▶ **Provided material**
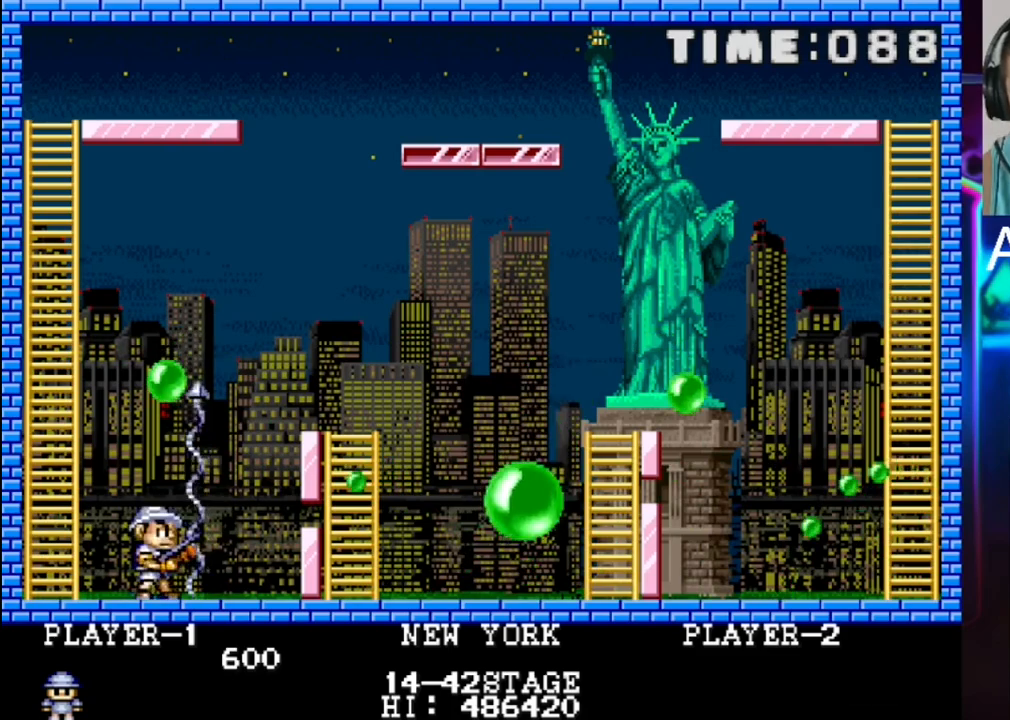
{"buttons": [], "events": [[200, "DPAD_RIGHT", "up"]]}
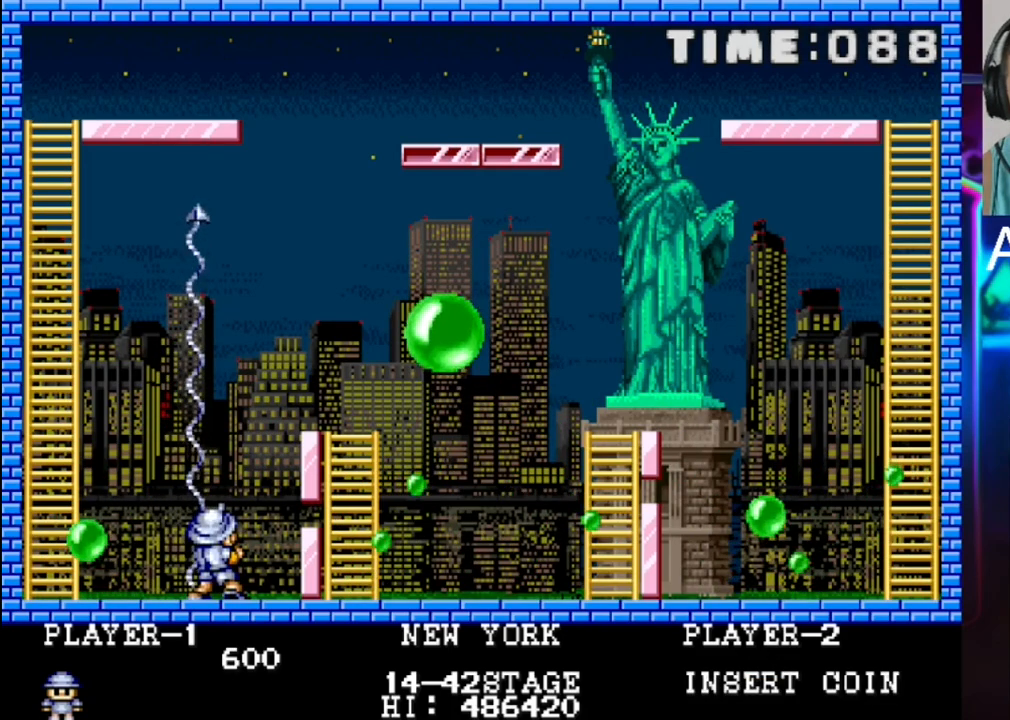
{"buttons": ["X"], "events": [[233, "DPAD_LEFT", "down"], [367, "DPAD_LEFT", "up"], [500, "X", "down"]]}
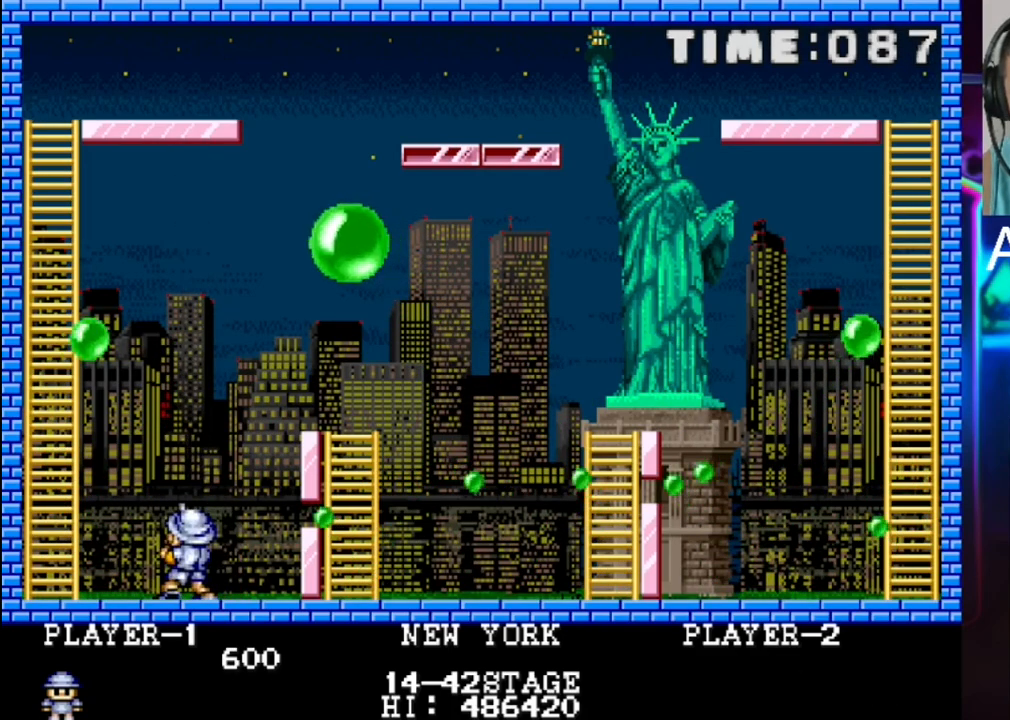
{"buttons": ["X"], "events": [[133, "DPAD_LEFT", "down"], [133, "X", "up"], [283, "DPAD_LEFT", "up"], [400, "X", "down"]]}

▶ **What this task involves**
Please repeat everything in the data above except the pictures, exactly as it reads.

▶ **Task result**
{"buttons": [], "events": [[200, "DPAD_RIGHT", "up"]]}
{"buttons": ["X"], "events": [[233, "DPAD_LEFT", "down"], [367, "DPAD_LEFT", "up"], [500, "X", "down"]]}
{"buttons": ["X"], "events": [[133, "DPAD_LEFT", "down"], [133, "X", "up"], [283, "DPAD_LEFT", "up"], [400, "X", "down"]]}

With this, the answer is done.